The defense of self-defense is eviscerated by the defendant’s testimony that he did not inflict the injury, regardless of what other evidence might show. United States v. Ducksworth, 33 C.M.R. 47 (C.M.A. 1963); United States v. Bellamy, 47 C.M.R. 319 (A.C.M.R. 1973). The court in United States v. Crabtree, 32 C.M.R. 652 (A.B.R. 1962) held, both duress and denial may not be raised.
Burden of Proof
The accused has the burden of proving the defense of lack of mental responsibility by clear and convincing evidence. UCMJ Art. 50a(b); R.C.M. 916(b).
Mistake of fact as to age of victim of carnal knowledge.
In a carnal knowledge or statutory rape case, mistake of fact may be raised as a defense. The accused has the burden of proving this defense by a preponderence of the evidence. The mistake must be both honest and reasonable. UCMJ Art. 120(d). Cf. United States v. Strode, 43 M.J. 29 (1995) (holding honest and reasonable mistake of fact as to age of victim of indecent acts with child may be a defense if acts would otherwise be lawful if victim was over age 16).
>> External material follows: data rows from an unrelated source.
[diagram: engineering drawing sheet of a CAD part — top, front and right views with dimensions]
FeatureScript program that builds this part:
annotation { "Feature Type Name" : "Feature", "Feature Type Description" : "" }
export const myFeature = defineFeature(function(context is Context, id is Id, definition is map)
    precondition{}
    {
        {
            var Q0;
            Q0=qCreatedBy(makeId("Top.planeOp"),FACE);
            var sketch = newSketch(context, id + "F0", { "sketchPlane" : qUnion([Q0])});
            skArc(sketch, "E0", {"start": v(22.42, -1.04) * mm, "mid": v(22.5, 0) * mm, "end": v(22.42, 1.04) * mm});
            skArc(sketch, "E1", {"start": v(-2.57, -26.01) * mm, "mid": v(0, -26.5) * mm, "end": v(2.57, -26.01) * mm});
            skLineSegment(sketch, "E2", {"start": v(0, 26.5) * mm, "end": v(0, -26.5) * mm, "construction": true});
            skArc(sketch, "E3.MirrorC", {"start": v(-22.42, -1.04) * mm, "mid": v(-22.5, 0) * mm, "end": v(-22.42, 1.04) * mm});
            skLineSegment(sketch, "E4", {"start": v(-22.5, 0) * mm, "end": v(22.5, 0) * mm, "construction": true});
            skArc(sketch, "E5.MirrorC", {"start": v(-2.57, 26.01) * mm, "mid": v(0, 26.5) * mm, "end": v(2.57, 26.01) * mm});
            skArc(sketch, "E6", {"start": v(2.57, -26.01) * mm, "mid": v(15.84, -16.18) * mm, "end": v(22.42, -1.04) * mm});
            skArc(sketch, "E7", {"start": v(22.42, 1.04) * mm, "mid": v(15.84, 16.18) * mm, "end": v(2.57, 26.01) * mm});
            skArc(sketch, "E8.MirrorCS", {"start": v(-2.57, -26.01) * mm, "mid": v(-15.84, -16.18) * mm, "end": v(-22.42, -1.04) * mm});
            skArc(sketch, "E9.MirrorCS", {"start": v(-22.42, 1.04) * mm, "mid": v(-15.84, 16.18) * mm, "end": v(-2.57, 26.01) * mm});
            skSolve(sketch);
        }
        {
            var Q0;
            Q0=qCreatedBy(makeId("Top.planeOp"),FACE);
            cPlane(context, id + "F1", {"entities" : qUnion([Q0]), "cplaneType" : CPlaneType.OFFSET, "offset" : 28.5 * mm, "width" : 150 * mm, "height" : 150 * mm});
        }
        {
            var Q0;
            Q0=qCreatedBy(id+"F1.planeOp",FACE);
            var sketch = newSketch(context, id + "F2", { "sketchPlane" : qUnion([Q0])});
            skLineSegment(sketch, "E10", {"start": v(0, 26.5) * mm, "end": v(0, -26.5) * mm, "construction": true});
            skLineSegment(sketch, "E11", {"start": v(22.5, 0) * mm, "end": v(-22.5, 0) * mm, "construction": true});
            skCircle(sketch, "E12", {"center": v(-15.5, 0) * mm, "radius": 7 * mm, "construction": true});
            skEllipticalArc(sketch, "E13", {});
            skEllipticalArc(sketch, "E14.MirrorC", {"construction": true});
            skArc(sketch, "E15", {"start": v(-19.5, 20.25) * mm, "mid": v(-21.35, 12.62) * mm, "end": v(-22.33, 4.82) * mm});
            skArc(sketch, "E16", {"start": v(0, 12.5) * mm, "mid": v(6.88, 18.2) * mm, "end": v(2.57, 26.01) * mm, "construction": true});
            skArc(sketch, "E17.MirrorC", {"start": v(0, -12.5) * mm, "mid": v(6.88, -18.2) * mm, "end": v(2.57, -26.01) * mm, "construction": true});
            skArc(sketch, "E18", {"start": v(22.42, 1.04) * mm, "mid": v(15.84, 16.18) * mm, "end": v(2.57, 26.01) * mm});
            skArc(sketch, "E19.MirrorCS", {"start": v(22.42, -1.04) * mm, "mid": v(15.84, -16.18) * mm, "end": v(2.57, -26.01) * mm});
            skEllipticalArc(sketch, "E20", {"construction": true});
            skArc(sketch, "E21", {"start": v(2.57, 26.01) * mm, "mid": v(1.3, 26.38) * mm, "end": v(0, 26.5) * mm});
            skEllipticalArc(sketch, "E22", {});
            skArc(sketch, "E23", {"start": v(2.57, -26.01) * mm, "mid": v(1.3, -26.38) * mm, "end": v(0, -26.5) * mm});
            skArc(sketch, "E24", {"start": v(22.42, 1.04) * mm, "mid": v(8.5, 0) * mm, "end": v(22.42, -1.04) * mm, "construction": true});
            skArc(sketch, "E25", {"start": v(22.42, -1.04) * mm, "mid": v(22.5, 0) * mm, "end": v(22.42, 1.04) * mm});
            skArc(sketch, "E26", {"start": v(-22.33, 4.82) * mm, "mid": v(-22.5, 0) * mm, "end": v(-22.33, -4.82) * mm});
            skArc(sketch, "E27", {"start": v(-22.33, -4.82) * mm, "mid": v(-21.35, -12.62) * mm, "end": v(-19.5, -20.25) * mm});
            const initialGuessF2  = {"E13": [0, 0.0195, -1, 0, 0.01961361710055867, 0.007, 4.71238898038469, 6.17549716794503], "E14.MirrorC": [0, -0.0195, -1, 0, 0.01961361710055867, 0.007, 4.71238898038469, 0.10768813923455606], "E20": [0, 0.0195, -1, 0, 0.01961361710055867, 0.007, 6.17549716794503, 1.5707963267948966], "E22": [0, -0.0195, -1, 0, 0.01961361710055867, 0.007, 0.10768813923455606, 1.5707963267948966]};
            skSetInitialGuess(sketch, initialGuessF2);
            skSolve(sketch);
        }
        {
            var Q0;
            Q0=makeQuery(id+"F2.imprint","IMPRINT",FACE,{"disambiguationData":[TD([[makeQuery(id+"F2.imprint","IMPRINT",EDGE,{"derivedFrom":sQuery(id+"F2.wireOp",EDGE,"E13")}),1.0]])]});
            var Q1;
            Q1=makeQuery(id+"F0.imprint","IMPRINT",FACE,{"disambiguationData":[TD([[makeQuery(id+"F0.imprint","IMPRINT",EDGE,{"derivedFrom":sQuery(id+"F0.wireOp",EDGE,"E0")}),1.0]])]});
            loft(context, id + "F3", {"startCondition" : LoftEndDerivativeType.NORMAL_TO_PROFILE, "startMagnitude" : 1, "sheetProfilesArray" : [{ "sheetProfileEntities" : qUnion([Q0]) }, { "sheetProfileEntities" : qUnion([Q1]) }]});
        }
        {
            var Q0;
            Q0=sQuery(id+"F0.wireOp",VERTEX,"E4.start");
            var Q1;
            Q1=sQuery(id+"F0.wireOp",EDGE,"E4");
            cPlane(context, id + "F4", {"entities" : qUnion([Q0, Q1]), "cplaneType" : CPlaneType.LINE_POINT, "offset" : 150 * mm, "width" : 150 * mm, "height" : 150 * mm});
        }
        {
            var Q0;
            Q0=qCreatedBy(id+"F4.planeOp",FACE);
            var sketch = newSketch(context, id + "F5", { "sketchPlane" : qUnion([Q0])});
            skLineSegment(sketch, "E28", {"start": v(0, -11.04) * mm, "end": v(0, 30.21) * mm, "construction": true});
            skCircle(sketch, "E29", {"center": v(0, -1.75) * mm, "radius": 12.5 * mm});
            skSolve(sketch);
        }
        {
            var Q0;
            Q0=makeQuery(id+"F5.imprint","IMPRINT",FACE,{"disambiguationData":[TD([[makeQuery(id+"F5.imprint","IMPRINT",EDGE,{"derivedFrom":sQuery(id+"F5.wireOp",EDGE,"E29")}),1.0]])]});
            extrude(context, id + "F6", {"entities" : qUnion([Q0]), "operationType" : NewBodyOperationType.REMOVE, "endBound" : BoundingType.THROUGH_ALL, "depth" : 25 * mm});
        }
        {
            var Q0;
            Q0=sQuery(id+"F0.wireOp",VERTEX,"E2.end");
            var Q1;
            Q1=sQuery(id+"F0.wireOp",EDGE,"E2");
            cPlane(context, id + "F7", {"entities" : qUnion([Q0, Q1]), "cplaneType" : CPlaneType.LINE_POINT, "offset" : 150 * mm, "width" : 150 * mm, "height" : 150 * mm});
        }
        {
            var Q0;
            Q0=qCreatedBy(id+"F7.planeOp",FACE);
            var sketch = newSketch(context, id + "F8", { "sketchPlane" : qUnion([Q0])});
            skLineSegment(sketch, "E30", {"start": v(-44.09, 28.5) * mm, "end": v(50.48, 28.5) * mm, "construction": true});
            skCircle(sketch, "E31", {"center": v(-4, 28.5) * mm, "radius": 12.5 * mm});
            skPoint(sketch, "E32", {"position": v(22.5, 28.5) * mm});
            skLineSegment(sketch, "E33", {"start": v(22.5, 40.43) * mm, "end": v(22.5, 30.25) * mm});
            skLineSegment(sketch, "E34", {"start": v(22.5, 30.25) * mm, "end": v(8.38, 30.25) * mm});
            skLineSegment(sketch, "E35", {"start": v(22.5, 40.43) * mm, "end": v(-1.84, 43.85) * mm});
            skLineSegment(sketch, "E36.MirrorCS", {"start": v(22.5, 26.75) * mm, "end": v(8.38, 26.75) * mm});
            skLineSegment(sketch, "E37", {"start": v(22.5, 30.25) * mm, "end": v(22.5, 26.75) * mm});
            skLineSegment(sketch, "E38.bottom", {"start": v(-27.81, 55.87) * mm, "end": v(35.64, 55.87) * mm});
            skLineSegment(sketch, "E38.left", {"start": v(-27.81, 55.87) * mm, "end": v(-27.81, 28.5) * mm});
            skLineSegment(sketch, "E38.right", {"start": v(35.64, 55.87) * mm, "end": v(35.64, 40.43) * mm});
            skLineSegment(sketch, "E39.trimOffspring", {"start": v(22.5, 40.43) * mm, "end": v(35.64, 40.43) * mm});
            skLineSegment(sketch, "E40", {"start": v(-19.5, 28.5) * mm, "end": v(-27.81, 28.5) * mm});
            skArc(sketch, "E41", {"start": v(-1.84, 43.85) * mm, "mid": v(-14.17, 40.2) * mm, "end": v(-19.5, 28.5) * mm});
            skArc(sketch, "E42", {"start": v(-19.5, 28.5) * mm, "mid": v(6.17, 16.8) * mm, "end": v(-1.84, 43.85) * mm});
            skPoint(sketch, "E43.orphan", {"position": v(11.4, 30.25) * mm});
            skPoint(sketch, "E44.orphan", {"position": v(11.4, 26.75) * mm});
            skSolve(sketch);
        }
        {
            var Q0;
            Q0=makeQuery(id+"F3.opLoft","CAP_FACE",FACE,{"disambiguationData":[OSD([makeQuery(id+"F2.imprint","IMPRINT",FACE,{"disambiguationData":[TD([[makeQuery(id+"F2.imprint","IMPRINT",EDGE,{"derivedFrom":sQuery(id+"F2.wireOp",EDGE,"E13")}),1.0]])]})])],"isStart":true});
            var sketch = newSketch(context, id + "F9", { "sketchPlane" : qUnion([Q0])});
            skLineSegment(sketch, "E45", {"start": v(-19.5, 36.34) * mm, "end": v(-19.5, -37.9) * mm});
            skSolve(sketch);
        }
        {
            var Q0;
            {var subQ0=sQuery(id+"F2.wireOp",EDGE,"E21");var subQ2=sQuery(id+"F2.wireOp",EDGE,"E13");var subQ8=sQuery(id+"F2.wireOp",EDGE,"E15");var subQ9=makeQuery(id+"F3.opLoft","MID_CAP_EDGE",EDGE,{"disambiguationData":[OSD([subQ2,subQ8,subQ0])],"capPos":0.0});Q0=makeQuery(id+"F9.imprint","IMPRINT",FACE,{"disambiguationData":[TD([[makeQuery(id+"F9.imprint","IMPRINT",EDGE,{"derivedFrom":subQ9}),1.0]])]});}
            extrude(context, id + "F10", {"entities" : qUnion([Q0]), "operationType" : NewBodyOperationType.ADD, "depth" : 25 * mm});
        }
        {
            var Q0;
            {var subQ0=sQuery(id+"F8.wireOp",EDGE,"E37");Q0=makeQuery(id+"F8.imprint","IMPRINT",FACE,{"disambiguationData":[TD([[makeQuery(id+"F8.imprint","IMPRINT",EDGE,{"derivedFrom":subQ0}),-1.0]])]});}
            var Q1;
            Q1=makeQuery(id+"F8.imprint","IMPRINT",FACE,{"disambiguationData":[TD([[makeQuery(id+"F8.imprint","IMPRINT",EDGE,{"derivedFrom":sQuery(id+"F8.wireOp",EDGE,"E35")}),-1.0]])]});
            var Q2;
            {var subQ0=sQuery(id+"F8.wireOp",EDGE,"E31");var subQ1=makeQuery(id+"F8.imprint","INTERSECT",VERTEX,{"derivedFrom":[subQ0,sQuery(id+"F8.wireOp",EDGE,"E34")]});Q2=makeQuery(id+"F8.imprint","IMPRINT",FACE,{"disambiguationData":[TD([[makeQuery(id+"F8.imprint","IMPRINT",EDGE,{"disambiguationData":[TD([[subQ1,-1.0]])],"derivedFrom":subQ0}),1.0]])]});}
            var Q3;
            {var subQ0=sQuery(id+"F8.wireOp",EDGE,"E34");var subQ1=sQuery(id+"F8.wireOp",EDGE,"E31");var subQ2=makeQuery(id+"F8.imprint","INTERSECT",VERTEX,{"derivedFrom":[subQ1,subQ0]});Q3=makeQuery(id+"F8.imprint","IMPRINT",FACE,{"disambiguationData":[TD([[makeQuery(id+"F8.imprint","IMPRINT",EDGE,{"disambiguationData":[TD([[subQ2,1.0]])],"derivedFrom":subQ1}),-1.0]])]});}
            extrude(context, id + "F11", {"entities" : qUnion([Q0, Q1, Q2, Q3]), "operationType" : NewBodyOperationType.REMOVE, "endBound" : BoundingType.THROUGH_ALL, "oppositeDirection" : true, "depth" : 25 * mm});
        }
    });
In regards to all other defenses, if a defense is raised, the prosecution then has the burden of proving beyond a reasonable doubt that the defense does not exist. R.C.M. 916(b); United States v. Verdi, 5 M.J. 330 (C.M.A. 1978).
A Special Defense is the military’s equivalent to an affirmative defense. It is a justification for the accused having committed the crime. It differs from other defenses because the defendant admits that he or she did, in fact, break the law. The accused asserts that he had a good reason for having done so, and therefore should be excused from all criminal liability.
Unlike Special Defenses, with “other defenses,” such as alibi and mistaken identity, the accused denies commission of the crime. R.C.M. 916(a).